[Description of the task] With every picture left out, give the data below back exactly.

--- Data records Enclosed Below ---

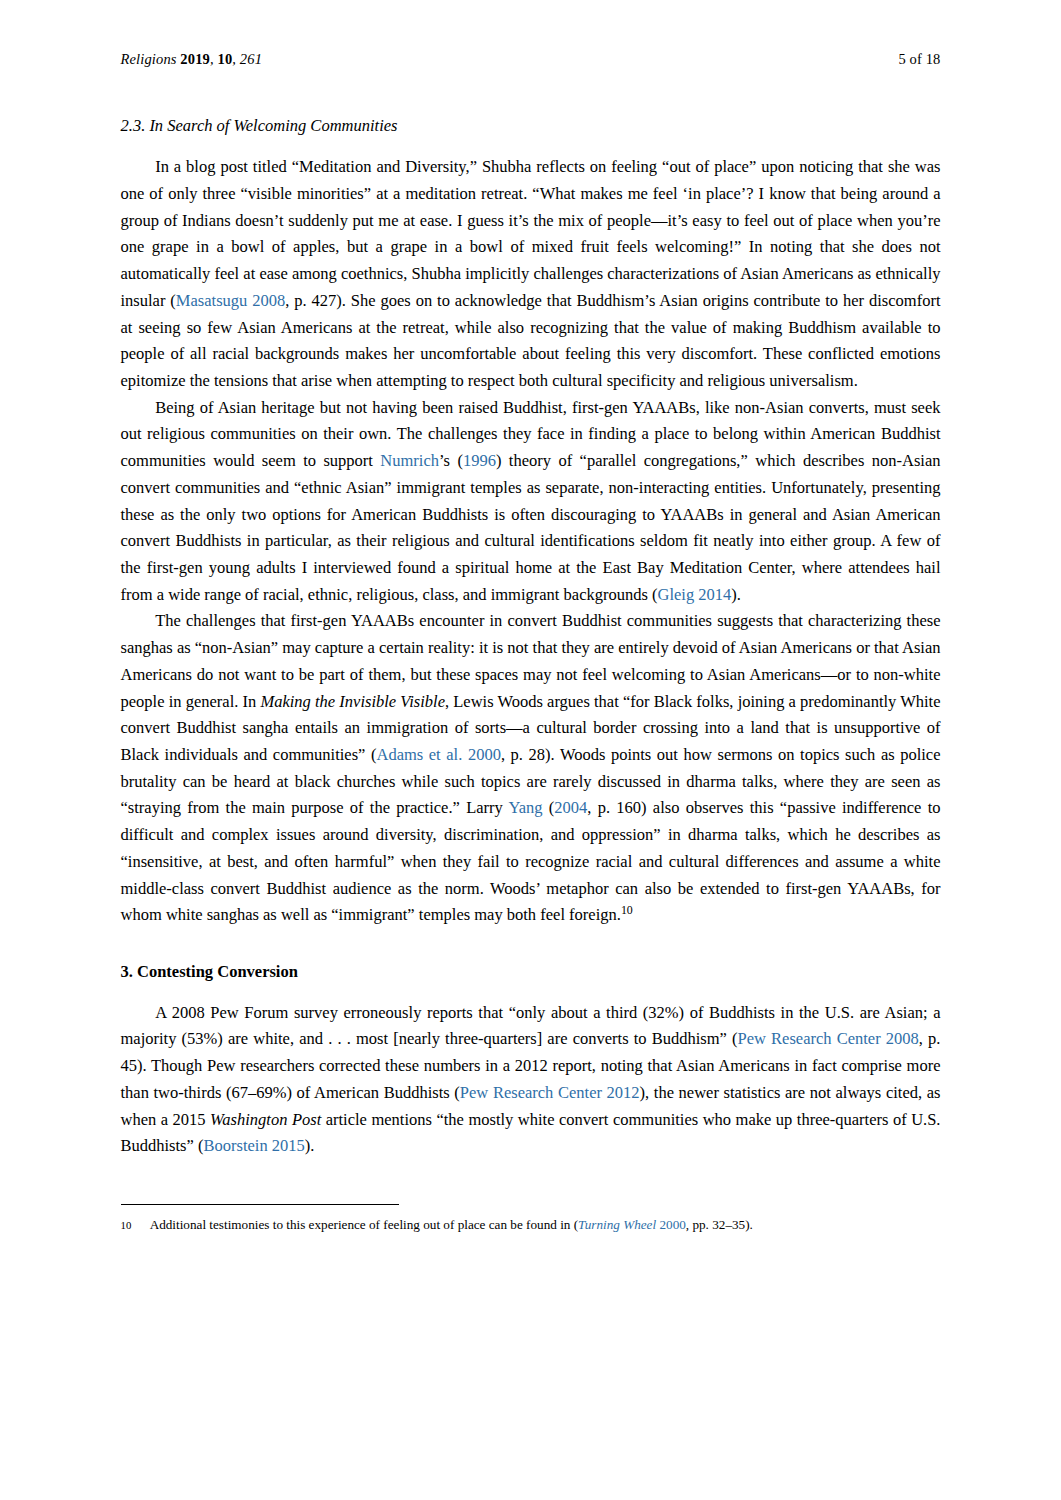Religions 2019, 10, 261
5 of 18
2.3. In Search of Welcoming Communities
In a blog post titled “Meditation and Diversity,” Shubha reflects on feeling “out of place” upon noticing that she was one of only three “visible minorities” at a meditation retreat. “What makes me feel ‘in place’? I know that being around a group of Indians doesn’t suddenly put me at ease. I guess it’s the mix of people—it’s easy to feel out of place when you’re one grape in a bowl of apples, but a grape in a bowl of mixed fruit feels welcoming!” In noting that she does not automatically feel at ease among coethnics, Shubha implicitly challenges characterizations of Asian Americans as ethnically insular (Masatsugu 2008, p. 427). She goes on to acknowledge that Buddhism’s Asian origins contribute to her discomfort at seeing so few Asian Americans at the retreat, while also recognizing that the value of making Buddhism available to people of all racial backgrounds makes her uncomfortable about feeling this very discomfort. These conflicted emotions epitomize the tensions that arise when attempting to respect both cultural specificity and religious universalism.
Being of Asian heritage but not having been raised Buddhist, first-gen YAAABs, like non-Asian converts, must seek out religious communities on their own. The challenges they face in finding a place to belong within American Buddhist communities would seem to support Numrich’s (1996) theory of “parallel congregations,” which describes non-Asian convert communities and “ethnic Asian” immigrant temples as separate, non-interacting entities. Unfortunately, presenting these as the only two options for American Buddhists is often discouraging to YAAABs in general and Asian American convert Buddhists in particular, as their religious and cultural identifications seldom fit neatly into either group. A few of the first-gen young adults I interviewed found a spiritual home at the East Bay Meditation Center, where attendees hail from a wide range of racial, ethnic, religious, class, and immigrant backgrounds (Gleig 2014).
The challenges that first-gen YAAABs encounter in convert Buddhist communities suggests that characterizing these sanghas as “non-Asian” may capture a certain reality: it is not that they are entirely devoid of Asian Americans or that Asian Americans do not want to be part of them, but these spaces may not feel welcoming to Asian Americans—or to non-white people in general. In Making the Invisible Visible, Lewis Woods argues that “for Black folks, joining a predominantly White convert Buddhist sangha entails an immigration of sorts—a cultural border crossing into a land that is unsupportive of Black individuals and communities” (Adams et al. 2000, p. 28). Woods points out how sermons on topics such as police brutality can be heard at black churches while such topics are rarely discussed in dharma talks, where they are seen as “straying from the main purpose of the practice.” Larry Yang (2004, p. 160) also observes this “passive indifference to difficult and complex issues around diversity, discrimination, and oppression” in dharma talks, which he describes as “insensitive, at best, and often harmful” when they fail to recognize racial and cultural differences and assume a white middle-class convert Buddhist audience as the norm. Woods’ metaphor can also be extended to first-gen YAAABs, for whom white sanghas as well as “immigrant” temples may both feel foreign.10
3. Contesting Conversion
A 2008 Pew Forum survey erroneously reports that “only about a third (32%) of Buddhists in the U.S. are Asian; a majority (53%) are white, and . . . most [nearly three-quarters] are converts to Buddhism” (Pew Research Center 2008, p. 45). Though Pew researchers corrected these numbers in a 2012 report, noting that Asian Americans in fact comprise more than two-thirds (67–69%) of American Buddhists (Pew Research Center 2012), the newer statistics are not always cited, as when a 2015 Washington Post article mentions “the mostly white convert communities who make up three-quarters of U.S. Buddhists” (Boorstein 2015).
10
Additional testimonies to this experience of feeling out of place can be found in (Turning Wheel 2000, pp. 32–35).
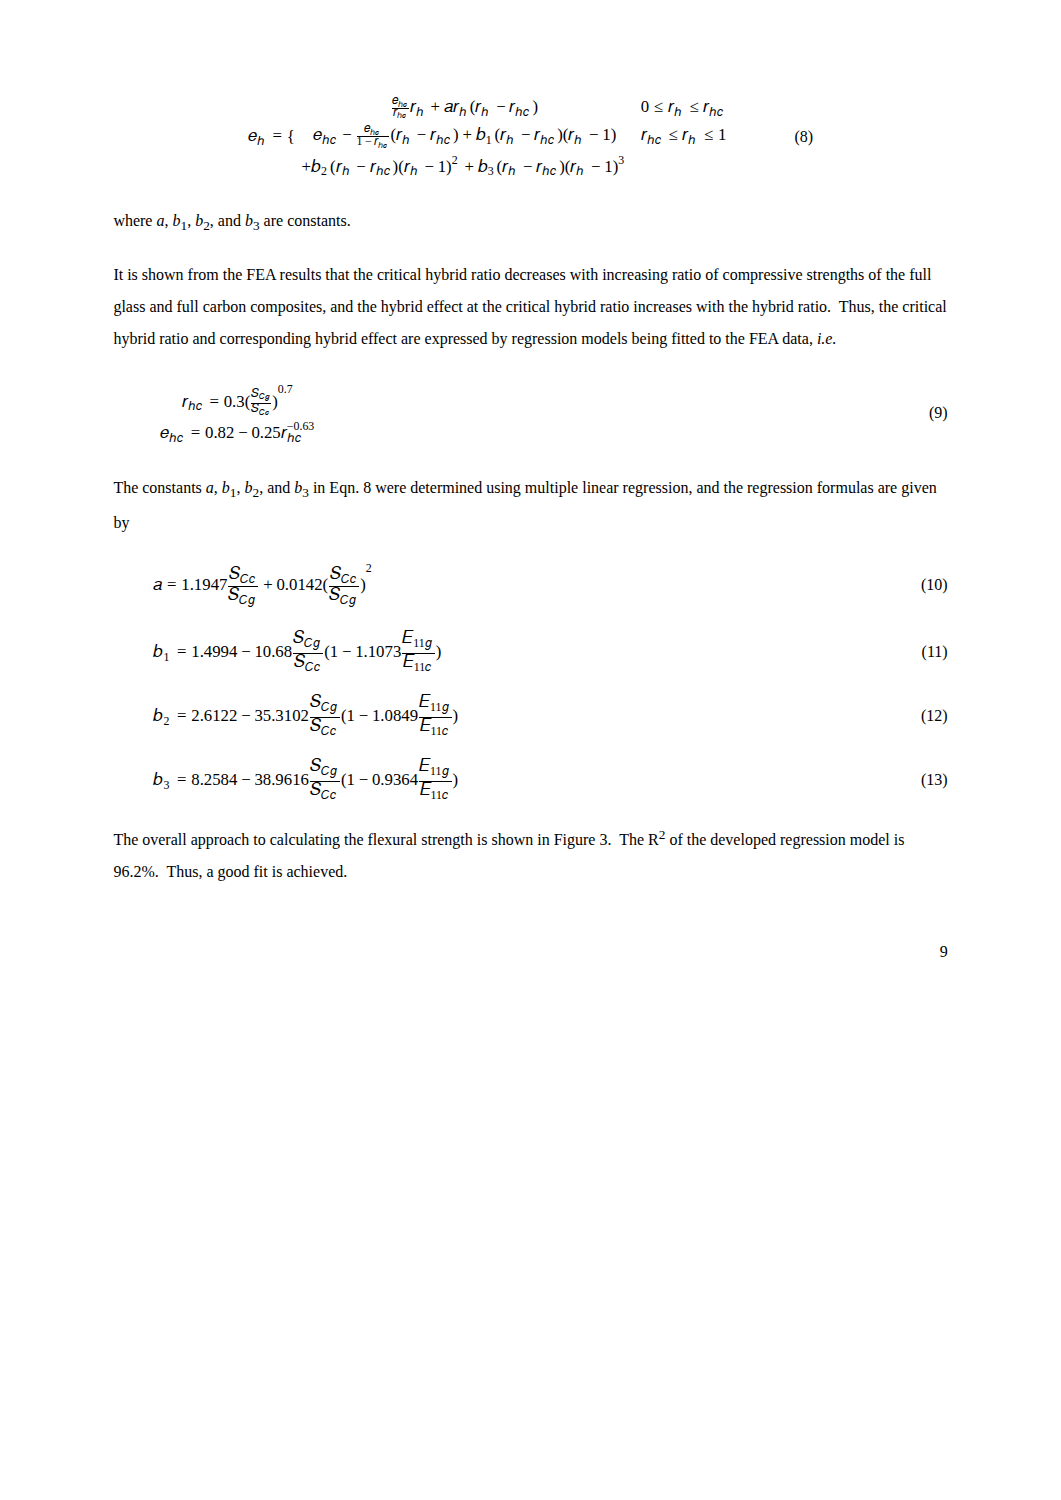eh = { ehc rhc rh + a rh ( rh − rhc ) 0≤ rh ≤ rhc ehc − ehc 1−rhc ( rh−rhc ) + b1 ( rh−rhc ) ( rh−1 ) rhc ≤ rh ≤ 1 + b2 ( rh−rhc ) ( rh−1 ) 2 + b3 ( rh−rhc ) ( rh−1 ) 3
(8)
where a, b1, b2, and b3 are constants.
It is shown from the FEA results that the critical hybrid ratio decreases with increasing ratio of compressive strengths of the full glass and full carbon composites, and the hybrid effect at the critical hybrid ratio increases with the hybrid ratio. Thus, the critical hybrid ratio and corresponding hybrid effect are expressed by regression models being fitted to the FEA data, i.e.
rhc = 0.3 ( SCg SCc ) 0.7 ehc = 0.82 − 0.25 r hc −0.63
(9)
The constants a, b1, b2, and b3 in Eqn. 8 were determined using multiple linear regression, and the regression formulas are given by
a = 1.1947 SCc SCg + 0.0142 ( SCc SCg ) 2
(10)
b1 = 1.4994 − 10.68 SCg SCc ( 1 − 1.1073 E11g E11c )
(11)
b2 = 2.6122 − 35.3102 SCg SCc ( 1 − 1.0849 E11g E11c )
(12)
b3 = 8.2584 − 38.9616 SCg SCc ( 1 − 0.9364 E11g E11c )
(13)
The overall approach to calculating the flexural strength is shown in Figure 3. The R2 of the developed regression model is 96.2%. Thus, a good fit is achieved.
9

--- End of Enclosed Data records ---

[Exercise result]
Religions 2019, 10, 261
5 of 18
2.3. In Search of Welcoming Communities
In a blog post titled “Meditation and Diversity,” Shubha reflects on feeling “out of place” upon noticing that she was one of only three “visible minorities” at a meditation retreat. “What makes me feel ‘in place’? I know that being around a group of Indians doesn’t suddenly put me at ease. I guess it’s the mix of people—it’s easy to feel out of place when you’re one grape in a bowl of apples, but a grape in a bowl of mixed fruit feels welcoming!” In noting that she does not automatically feel at ease among coethnics, Shubha implicitly challenges characterizations of Asian Americans as ethnically insular (Masatsugu 2008, p. 427). She goes on to acknowledge that Buddhism’s Asian origins contribute to her discomfort at seeing so few Asian Americans at the retreat, while also recognizing that the value of making Buddhism available to people of all racial backgrounds makes her uncomfortable about feeling this very discomfort. These conflicted emotions epitomize the tensions that arise when attempting to respect both cultural specificity and religious universalism.
Being of Asian heritage but not having been raised Buddhist, first-gen YAAABs, like non-Asian converts, must seek out religious communities on their own. The challenges they face in finding a place to belong within American Buddhist communities would seem to support Numrich’s (1996) theory of “parallel congregations,” which describes non-Asian convert communities and “ethnic Asian” immigrant temples as separate, non-interacting entities. Unfortunately, presenting these as the only two options for American Buddhists is often discouraging to YAAABs in general and Asian American convert Buddhists in particular, as their religious and cultural identifications seldom fit neatly into either group. A few of the first-gen young adults I interviewed found a spiritual home at the East Bay Meditation Center, where attendees hail from a wide range of racial, ethnic, religious, class, and immigrant backgrounds (Gleig 2014).
The challenges that first-gen YAAABs encounter in convert Buddhist communities suggests that characterizing these sanghas as “non-Asian” may capture a certain reality: it is not that they are entirely devoid of Asian Americans or that Asian Americans do not want to be part of them, but these spaces may not feel welcoming to Asian Americans—or to non-white people in general. In Making the Invisible Visible, Lewis Woods argues that “for Black folks, joining a predominantly White convert Buddhist sangha entails an immigration of sorts—a cultural border crossing into a land that is unsupportive of Black individuals and communities” (Adams et al. 2000, p. 28). Woods points out how sermons on topics such as police brutality can be heard at black churches while such topics are rarely discussed in dharma talks, where they are seen as “straying from the main purpose of the practice.” Larry Yang (2004, p. 160) also observes this “passive indifference to difficult and complex issues around diversity, discrimination, and oppression” in dharma talks, which he describes as “insensitive, at best, and often harmful” when they fail to recognize racial and cultural differences and assume a white middle-class convert Buddhist audience as the norm. Woods’ metaphor can also be extended to first-gen YAAABs, for whom white sanghas as well as “immigrant” temples may both feel foreign.10
3. Contesting Conversion
A 2008 Pew Forum survey erroneously reports that “only about a third (32%) of Buddhists in the U.S. are Asian; a majority (53%) are white, and . . . most [nearly three-quarters] are converts to Buddhism” (Pew Research Center 2008, p. 45). Though Pew researchers corrected these numbers in a 2012 report, noting that Asian Americans in fact comprise more than two-thirds (67–69%) of American Buddhists (Pew Research Center 2012), the newer statistics are not always cited, as when a 2015 Washington Post article mentions “the mostly white convert communities who make up three-quarters of U.S. Buddhists” (Boorstein 2015).
10
Additional testimonies to this experience of feeling out of place can be found in (Turning Wheel 2000, pp. 32–35).
eh = { ehc rhc rh + a rh ( rh − rhc ) 0≤ rh ≤ rhc ehc − ehc 1−rhc ( rh−rhc ) + b1 ( rh−rhc ) ( rh−1 ) rhc ≤ rh ≤ 1 + b2 ( rh−rhc ) ( rh−1 ) 2 + b3 ( rh−rhc ) ( rh−1 ) 3
(8)
where a, b1, b2, and b3 are constants.
It is shown from the FEA results that the critical hybrid ratio decreases with increasing ratio of compressive strengths of the full glass and full carbon composites, and the hybrid effect at the critical hybrid ratio increases with the hybrid ratio. Thus, the critical hybrid ratio and corresponding hybrid effect are expressed by regression models being fitted to the FEA data, i.e.
rhc = 0.3 ( SCg SCc ) 0.7 ehc = 0.82 − 0.25 r hc −0.63
(9)
The constants a, b1, b2, and b3 in Eqn. 8 were determined using multiple linear regression, and the regression formulas are given by
a = 1.1947 SCc SCg + 0.0142 ( SCc SCg ) 2
(10)
b1 = 1.4994 − 10.68 SCg SCc ( 1 − 1.1073 E11g E11c )
(11)
b2 = 2.6122 − 35.3102 SCg SCc ( 1 − 1.0849 E11g E11c )
(12)
b3 = 8.2584 − 38.9616 SCg SCc ( 1 − 0.9364 E11g E11c )
(13)
The overall approach to calculating the flexural strength is shown in Figure 3. The R2 of the developed regression model is 96.2%. Thus, a good fit is achieved.
9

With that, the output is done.